Gwen Stefani is defending her era of the “Harajuku Girls”, 15 years later.
The hit song appeared on her studio album Love. Angel. Music. Baby., and even inspired a line of perfume and a tour. But now, it’s being criticized for cultural appropriation.
Stefani, 50, chatted with Billboard and defended herself, “When it first came out, I think people understood that it was an artistic and literal bow down to a culture that I was a superfan of.”

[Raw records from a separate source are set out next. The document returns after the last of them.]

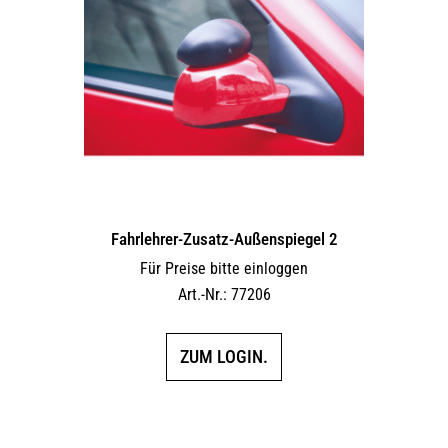
Fahrlehrer-Zusatz-Außen­spiegel 2
Für Preise bitte einloggen
Art.-Nr.: 77206
ZUM LOGIN.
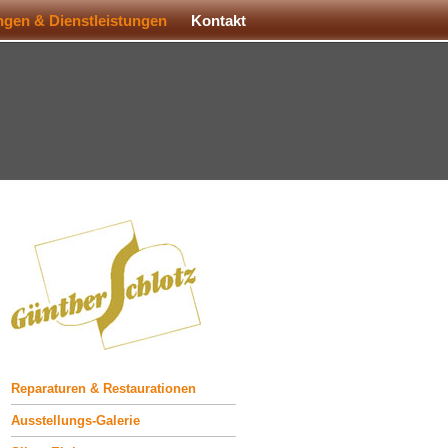
gen & Dienstleistungen
Kontakt
Reparaturen & Restaurationen
Ausstellungs-Galerie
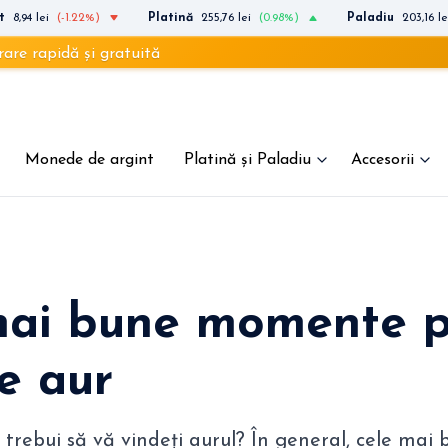
t
8,94 lei
(-1.22%)
Platină
255,76 lei
(0.98%)
Paladiu
203,16 le
dă și gratuită
Monede de argint
Platină și Paladiu
Accesorii
mai bune momente p
e aur
 trebui să vă vindeți aurul? În general, cele ma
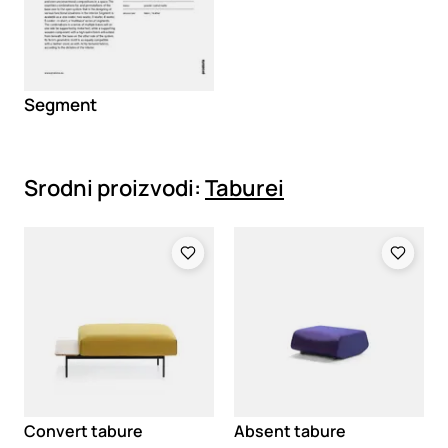
Segment
Srodni proizvodi:
Taburei
Loading
Loading
Convert tabure
Absent tabure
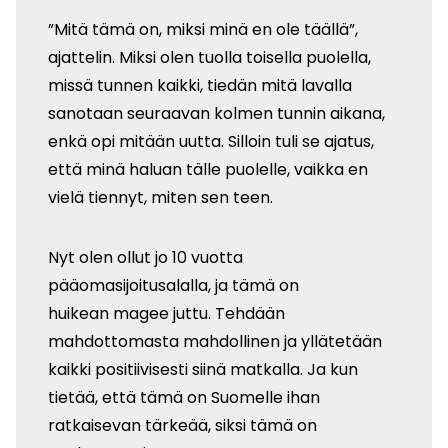
”Mitä tämä on, miksi minä en ole täällä”,
ajattelin. Miksi olen tuolla toisella puolella,
missä tunnen kaikki, tiedän mitä lavalla
sanotaan seuraavan kolmen tunnin aikana,
enkä opi mitään uutta. Silloin tuli se ajatus,
että minä haluan tälle puolelle, vaikka en
vielä tiennyt, miten sen teen.
Nyt olen ollut jo 10 vuotta
pääomasijoitusalalla, ja tämä on
huikean magee juttu. Tehdään
mahdottomasta mahdollinen ja yllätetään
kaikki positiivisesti siinä matkalla. Ja kun
tietää, että tämä on Suomelle ihan
ratkaisevan tärkeää, siksi tämä on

She continued, “This album was like a dream. I went in thinking I’m going to make something that could never be possible — me doing a dance record — come true. It was almost like a joke, because I thought that could never happen to me. So it was my fantasy. When the Harajuku Girls came out, it was like, you’re not even real, you’re a dream. It wasn’t like, ‘You’re not real because you’re Asian.’ Are you kidding me? That would be horrifying!”
Stefani insisted the girls were hired as dancers, “So when people asked me about it during radio interviews, I told them this was all a concept and we were having fun. By the way, the girls were cast to be dancers — that’s all.”
She added, “I wanted to write a song that talked about my love for Harajuku. When you’re from Anaheim and never traveled outside of your city until you’re 21-years-old, it was really crazy to go to Japan. My dad went there a lot because he worked with Yamaha motorcycles, so I had a fascination from a young age. When I got there and saw how fashion-obsessed they were, I thought they were my people, because my style was so unique. I get a little defensive when people [call it culture appropriation], because if we didn’t allow each other to share our cultures, what would we be? You take pride in your culture and have traditions, and then you share them for new things to be created.”
Love. Angel. Music. Baby. came out in 2004.